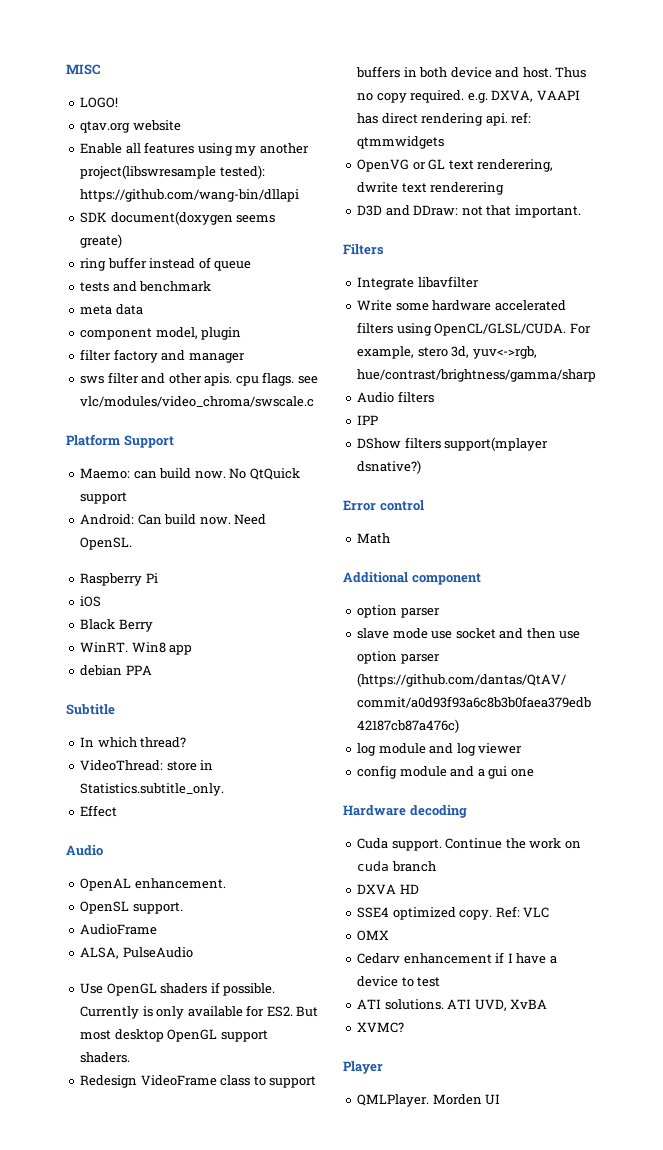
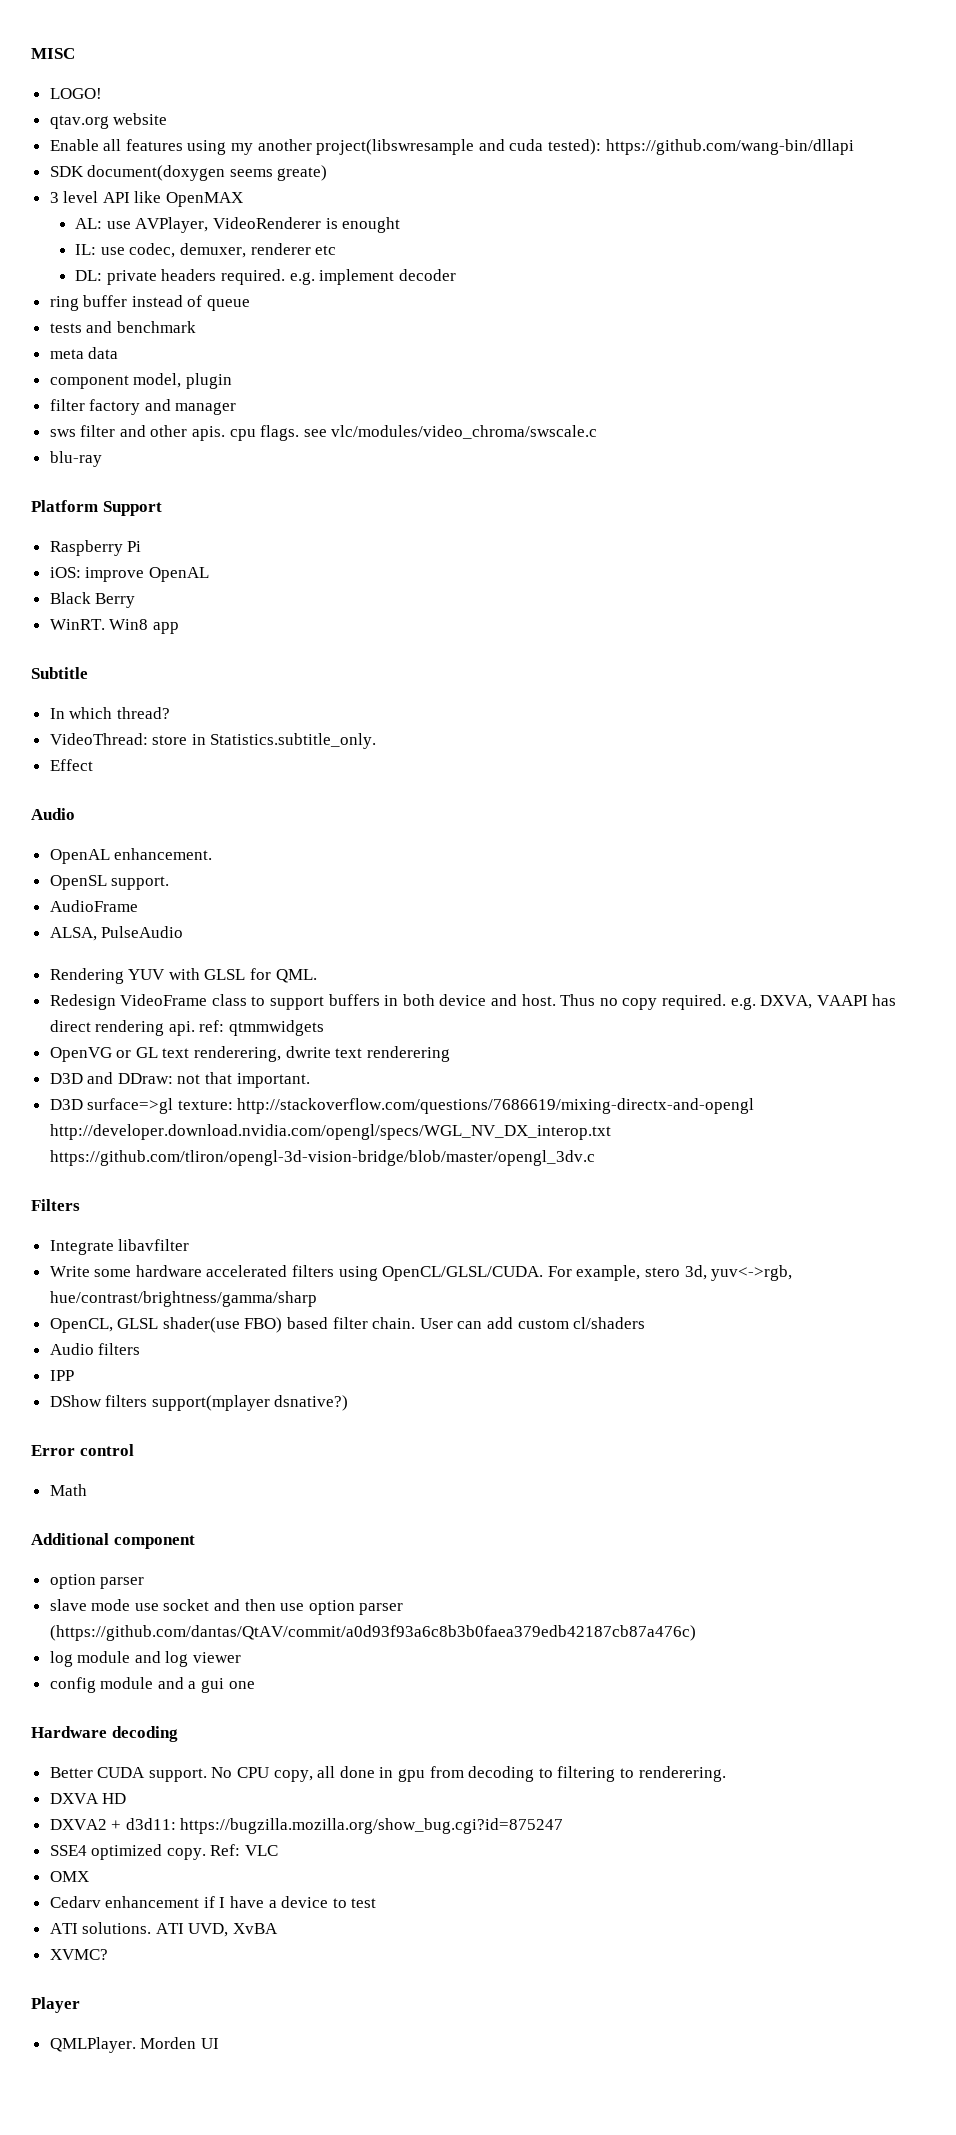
(217, 172) none -> [478,139,544,151] and cuda
(123, 241) none -> [49,191,244,207] [75,217,401,233] [75,243,337,258] [75,269,456,285] // 3 level API like OpenMAX // AL: use AVPlayer, VideoRenderer is enought // IL: use codec, demuxer, renderer etc // DL: private headers required. e.g. implement decoder
(315, 401) none -> [49,451,102,467] // blu-ray
[80,468,300,480] [80,492,128,504] [80,514,267,525] [80,537,133,550] // Maemo: can build now. No QtQuick support // Android: Can build now. Need OpenSL. -> (162, 508) none
[80,596,102,607] iOS -> [49,567,209,582] iOS: improve OpenAL
[80,665,152,676] // debian PPA -> (179, 628) none
[80,982,276,996] [80,1005,319,1019] [80,1029,268,1042] [80,1052,131,1063] Use OpenGL shaders if possible. Currently is only available for ES2. But most desktop OpenGL support shaders. -> [49,968,317,984] Rendering YUV with GLSL for QML.
(581, 211) none -> [49,1098,755,1114] [49,1124,611,1140] [49,1150,595,1166] // D3D surface=>gl texture: http://stackoverflow.com/questions/7686619/mixing-directx-and-opengl http://developer.download.nvidia.com/opengl/specs/WGL_NV_DX_interop.txt https://github.com/tliron/opengl-3d-vision-bridge/blob/master/opengl_3dv.c
(597, 375) none -> [49,1317,646,1333] // OpenCL, GLSL shader(use FBO) based filter chain. User can add custom cl/shaders
[357,838,581,851] [357,861,436,872] [357,884,419,894] Cuda support. Continue the work on cuda branch // DXVA HD -> [49,1766,726,1782] [49,1793,127,1804] [49,1818,564,1834] Better CUDA support. No CPU copy, all done in gpu from decoding to filtering to renderering. // DXVA HD // DXVA2 + d3d11: https://bugzilla.mozilla.org/show_bug.cgi?id=875247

ACTION ITEM |
Please transcribe each line above exactly, but leave the images out.

YOUR RESPONSE |
(217, 172) none -> [478,139,544,151] and cuda
(123, 241) none -> [49,191,244,207] [75,217,401,233] [75,243,337,258] [75,269,456,285] // 3 level API like OpenMAX // AL: use AVPlayer, VideoRenderer is enought // IL: use codec, demuxer, renderer etc // DL: private headers required. e.g. implement decoder
(315, 401) none -> [49,451,102,467] // blu-ray
[80,468,300,480] [80,492,128,504] [80,514,267,525] [80,537,133,550] // Maemo: can build now. No QtQuick support // Android: Can build now. Need OpenSL. -> (162, 508) none
[80,596,102,607] iOS -> [49,567,209,582] iOS: improve OpenAL
[80,665,152,676] // debian PPA -> (179, 628) none
[80,982,276,996] [80,1005,319,1019] [80,1029,268,1042] [80,1052,131,1063] Use OpenGL shaders if possible. Currently is only available for ES2. But most desktop OpenGL support shaders. -> [49,968,317,984] Rendering YUV with GLSL for QML.
(581, 211) none -> [49,1098,755,1114] [49,1124,611,1140] [49,1150,595,1166] // D3D surface=>gl texture: http://stackoverflow.com/questions/7686619/mixing-directx-and-opengl http://developer.download.nvidia.com/opengl/specs/WGL_NV_DX_interop.txt https://github.com/tliron/opengl-3d-vision-bridge/blob/master/opengl_3dv.c
(597, 375) none -> [49,1317,646,1333] // OpenCL, GLSL shader(use FBO) based filter chain. User can add custom cl/shaders
[357,838,581,851] [357,861,436,872] [357,884,419,894] Cuda support. Continue the work on cuda branch // DXVA HD -> [49,1766,726,1782] [49,1793,127,1804] [49,1818,564,1834] Better CUDA support. No CPU copy, all done in gpu from decoding to filtering to renderering. // DXVA HD // DXVA2 + d3d11: https://bugzilla.mozilla.org/show_bug.cgi?id=875247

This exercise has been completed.